Lula behaves this way for the same reason that babies suck on their toes: because he can. In Latin America, several governments (Chile, Paraguay, and Uruguay among them) object, but none of them is big or influential enough to push Lula off course. The United States and major European countries find his position indefensible (“Brazil is parroting Russian and Chinese propaganda without at all looking at the facts,” said the US National Security Council spokesman), but they have too much going on elsewhere to pick a fight with Brazil. 

Some argue that Brazil is seeking to carve room for an “independent” foreign policy (read: independent from Washington, as evidenced not only by Lula’s coolness toward Ukraine, but also by his repeated criticism of the dollar’s role as a global reserve currency). An independent foreign policy sounds fine, but why does it have to include turning a blind eye to atrocities? France and the Scandinavian countries, among many others, would insist that they run their foreign affairs autonomously, but they do not mince words when it comes to condemning Russia for the carnage it has caused. 

Others claim that Brazil is playing peacemaker by refusing to take sides and insisting that talks between the warring parties be held. But telling the Ukrainians they have to negotiate now is like telling a man who is being attacked by a knife-wielding maniac that he should engage in frank and fruitful dialogue with his assailant. And the idea that Brazil will mediate between two countries at the other side of the world is plainly absurd. When the time comes for talks, maybe India will help. Perhaps Turkey or China will send a representative who can sit at the table. But… Brazil? Really? 

Yet another fanciful view is that Brazil is leading a Global South that will no longer tolerate Western colonialism. So far, so good. But what is Putin’s war if not an instance of colonialism, in which an imperial power is bent on subjugating a smaller neighbor and annexing its territory? Are some imperialists better than others? 

Chile’s president, Gabriel Boric, a tattooed 37-year-old former student activist and proud leftist, doesn’t think so. Boric has been outraged at Lula’s coddling of both Maduro and Putin. He publicly denied that abuses in Venezuela were just a “narrative” and denounced Russia’s “imperial aggression” at the EU-Latin America summit. “Today it is Ukraine” he warned, but “tomorrow it could be any of us.” 

In response, Lula again made it personal, telling media that Boric had misspoken because it was his first EU summit and he was probably “a little anxious.” The spectacle of the 77-year-old Lula talking down to another head of state, 40 years his junior, made even some far-left friends of mine shudder. 

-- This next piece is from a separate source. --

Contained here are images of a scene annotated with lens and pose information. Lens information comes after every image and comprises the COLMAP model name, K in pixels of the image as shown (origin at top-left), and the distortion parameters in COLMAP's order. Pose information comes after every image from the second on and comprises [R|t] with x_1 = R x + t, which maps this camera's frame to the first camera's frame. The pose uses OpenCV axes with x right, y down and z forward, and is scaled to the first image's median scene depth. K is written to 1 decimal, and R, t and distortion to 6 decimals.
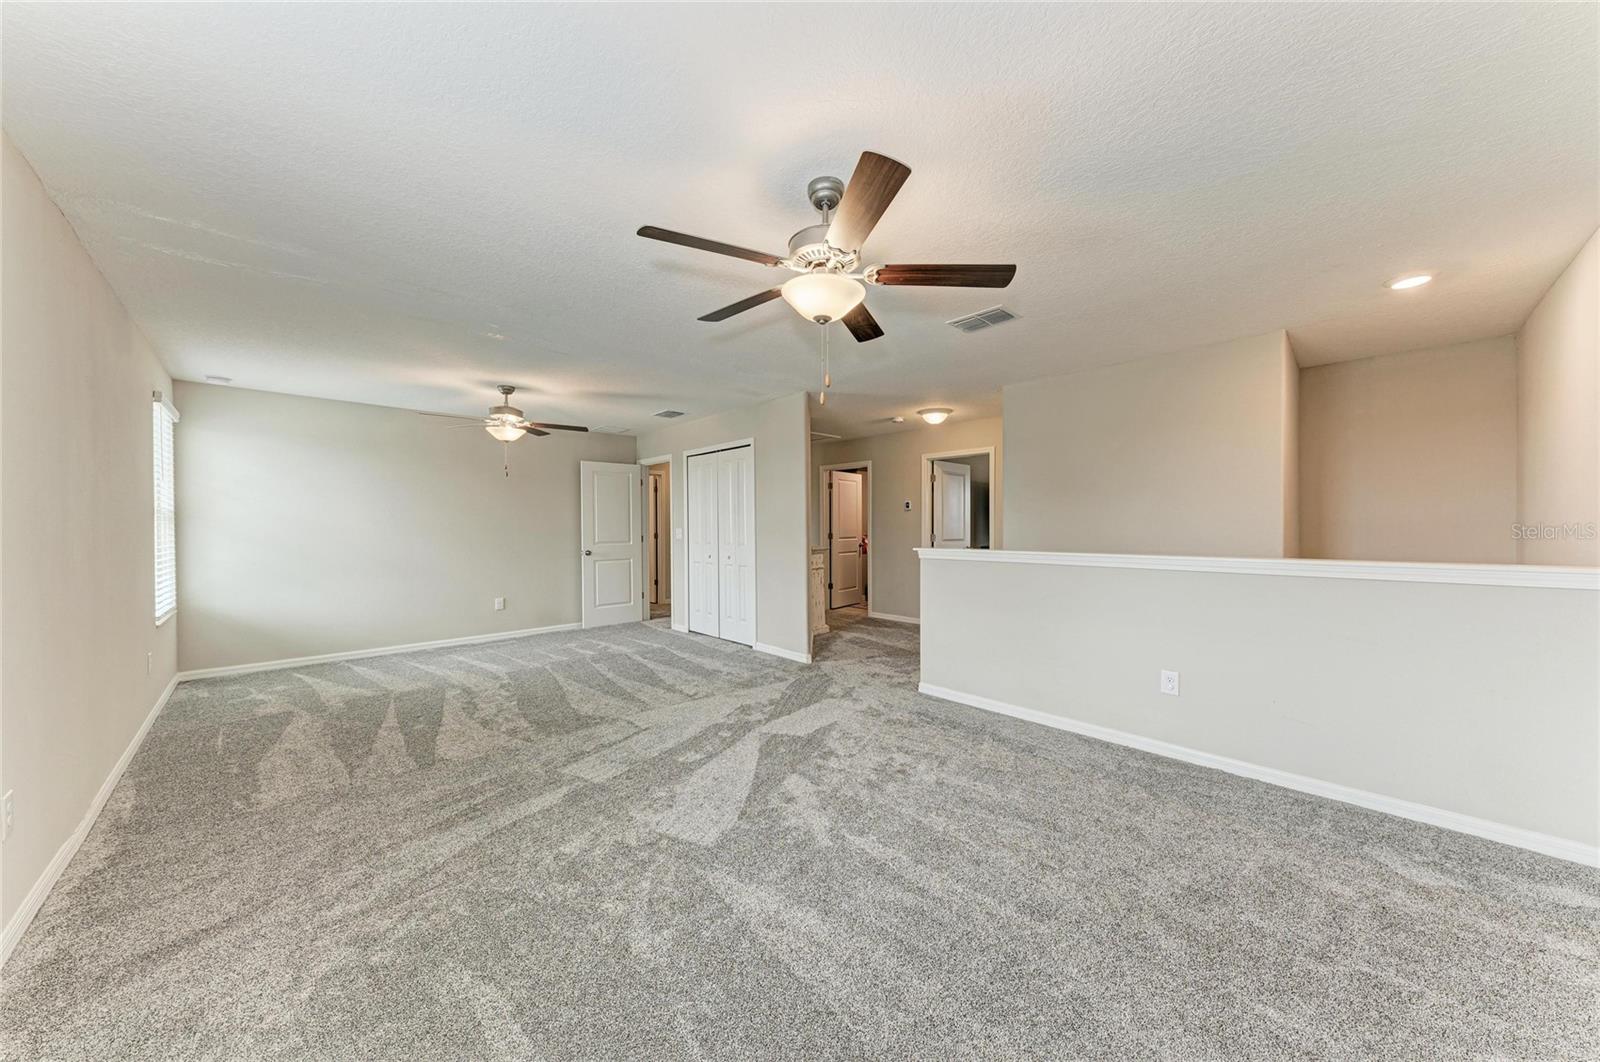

Lula’s stance is rooted in vanity and domestic politics. The vanity springs from a vision of Brazil as a global player, strutting the world stage in the company of its fellow BRICS (Brazil, Russia, India, China, and South Africa). But to behave as though Brazil could wield global power comparable to China’s, or even India’s, is pure folly. The summit pageantry is pleasant, but the substance remains scanty. 

And the BRICS’ track record on defending peace and non-intervention is not exactly stellar. One of their summits took place just after Russia had illegally annexed Crimea. The world begged them to disinvite Putin. They declined. 

The politics is even more mundane. Brazil’s economy is growing more this year than pundits had anticipated, but the global scenario of high interest rates and low growth (in addition to very high domestic public debt) does not bode well. Moreover, Lula’s party does not have a parliamentary majority, so it must negotiate legislation with the opposition. Given somber prospects at home, photo opportunities abroad look particularly appealing. 

Lula has enjoyed much international goodwill since returning to the presidency, but only because his predecessor, Jair Bolsonaro, was so thuggish and anti-democratic. Sadly, now Lula is consorting with tyrants who make even the awful Bolsonaro look good.